I'm going to do this one journal style I think.

Friday
After doing the first of the computer training sessions with my favourite women's group (difficult when the power is off) Sam and I commenced a totally ridiculous journey to Kumasi, the second biggest town. It's maybe 1/3 of the way up the country and should be a 4-5 hour journey from Accra. It took us, door to door, 11 hours. Firstly, we had to travel away from Accra in order to get a bus into Accra. We were very pleased when we practically walked off that bus and onto the Kumasi bus (if a little disappointed that we didn't get one of the shiny new red Kia coaches with aircon and massive seats). We were less pleased when we woke up an hour later to find ourselves sat in a petrol station in a massive rainstorm in the town where I had been that morning which is half an hour from our home, which we had already driven back past. Even less fun was the 4 hour traffic jam a further ten minutes down the road in our nearest big town. As the air on the bus was blowing and we were dressed for Accra heat most of the passengers left the bus to walk around the town. Some of the men tried to get Sam and I to get back on, but we didn't feel like it so carried on walking. A moment later we realised why they had done this, as we passed a crazy naked guy in the street. We got back on quite quickly then. When we finally passed the road blockage (which a roundabout would have solved easily) roughly half the passengers were still not on board. The driver seemed unfazed, but the passengers who were present were up in arms. Turns out the driver had good reason. After travelling for a few minutes we caught up with the others, who had walked a few miles beyond the town by the time we had got through the traffic. By this point we had already passed our supposed arrival time and still had 4 hours to travel.

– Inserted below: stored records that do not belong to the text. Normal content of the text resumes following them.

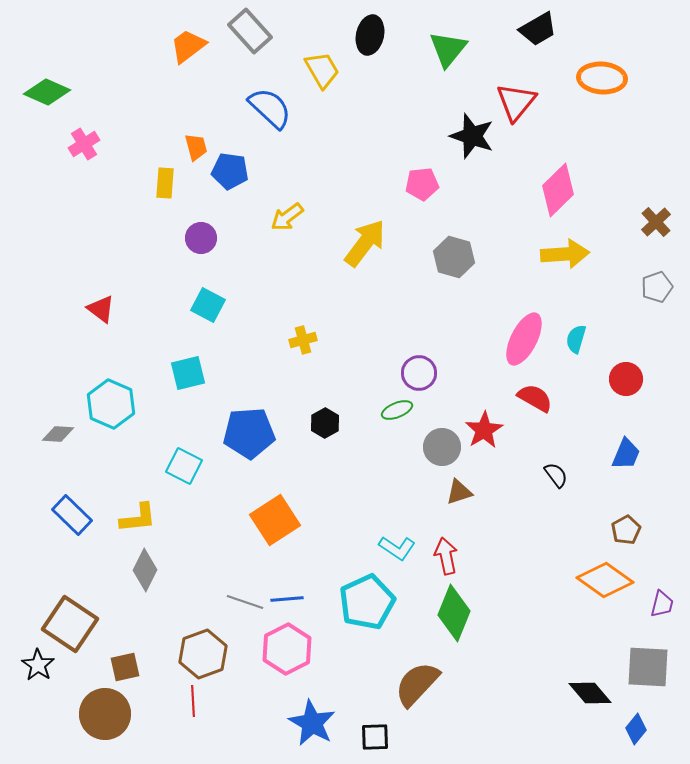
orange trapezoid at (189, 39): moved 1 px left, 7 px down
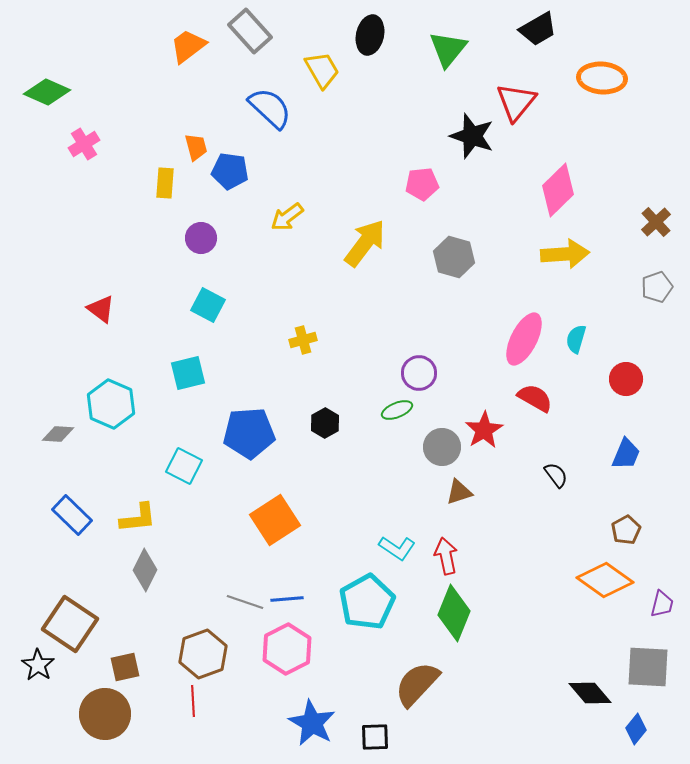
cyan pentagon at (367, 602): rotated 4 degrees counterclockwise
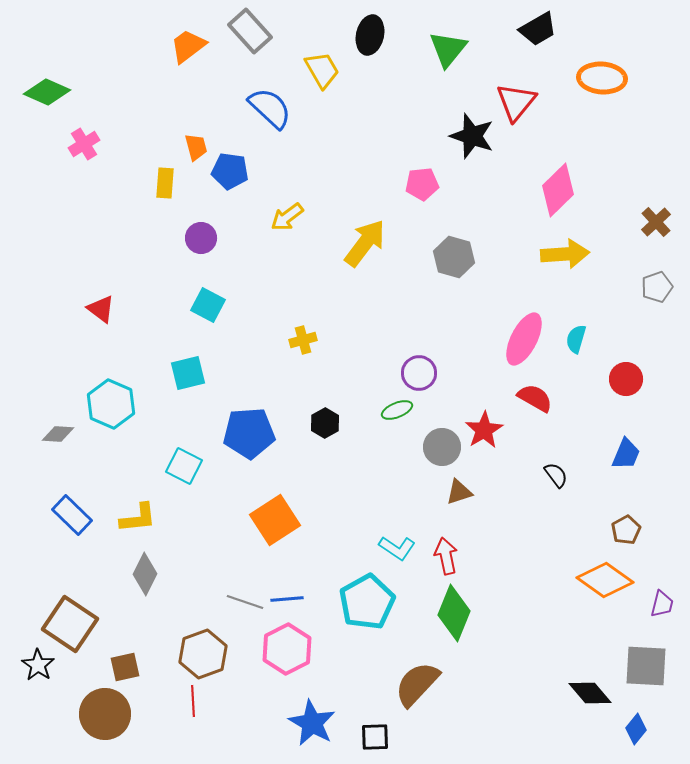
gray diamond at (145, 570): moved 4 px down
gray square at (648, 667): moved 2 px left, 1 px up
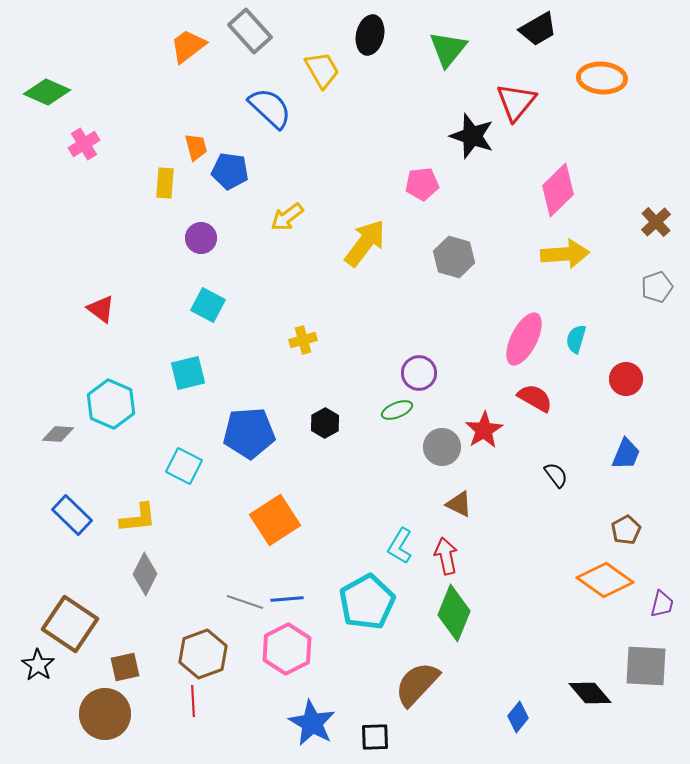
brown triangle at (459, 492): moved 12 px down; rotated 44 degrees clockwise
cyan L-shape at (397, 548): moved 3 px right, 2 px up; rotated 87 degrees clockwise
blue diamond at (636, 729): moved 118 px left, 12 px up
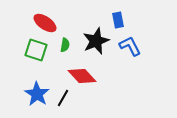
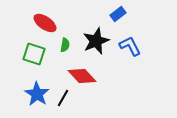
blue rectangle: moved 6 px up; rotated 63 degrees clockwise
green square: moved 2 px left, 4 px down
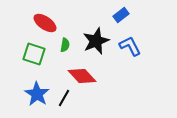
blue rectangle: moved 3 px right, 1 px down
black line: moved 1 px right
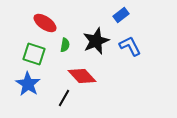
blue star: moved 9 px left, 10 px up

The bus continued smoothly. It shouldn't have. It should have stopped at a police checkpoint.
"There is a problem with the brakes, and a toilet." we were told when we eventually did stop. The toilet was actually a wall, against which white people would have been a bit too distinguishable in the dark. The brakes, apparently were fine for us to continue. Both of these issues would have been non-existent had we been given a shiny new red coach. We held tightly onto our seats as the driver tested the brakes every few yards. Granted, they did seem to be working fine, but we wouldn't know if they weren't. Not stopping is the point of a long distance journey. Finally, 7 hours after leaving Accra we arrived! Kumasi seemed much smaller and more rural than I had expected. The man behind us then explained "Someone is getting off here, we have maybe one and a half more hours." Excellent. We had heard some unpleasant stories about travelling this road in the dark and were both eager to arrive. Although we knew it was probably still too early for anything much to happen, both Sam and I had been running through in our heads how we would react should armed robbers attack the bus (dear parents, please be advised that Ghana is generally very safe, and there is debate over whether these stories are in fact real). Sam's approach would be to hide in a ball and hope to not be seen. Mine would be to grab my debit card and tuck it into the padding pocket in my sportsbra. I maintain that mine is a slightly more useful approach. There was a loud popping sound and the bus leant to one side and stopped. This was it. They had shot the tyres. People started standing up and leaving the bus. I reached for my debit card.
"Come on," said the man behind us, " the driver has driven off the edge of the road. We will get another bus."
Unsure whether this was a fact or a plan we followed him into the dark. We were out of town, there were no taxis, or even houses. Ahead of us another bus run by the same transport company had stopped and was letting us all get on board. It was a big shiny red Kia coach.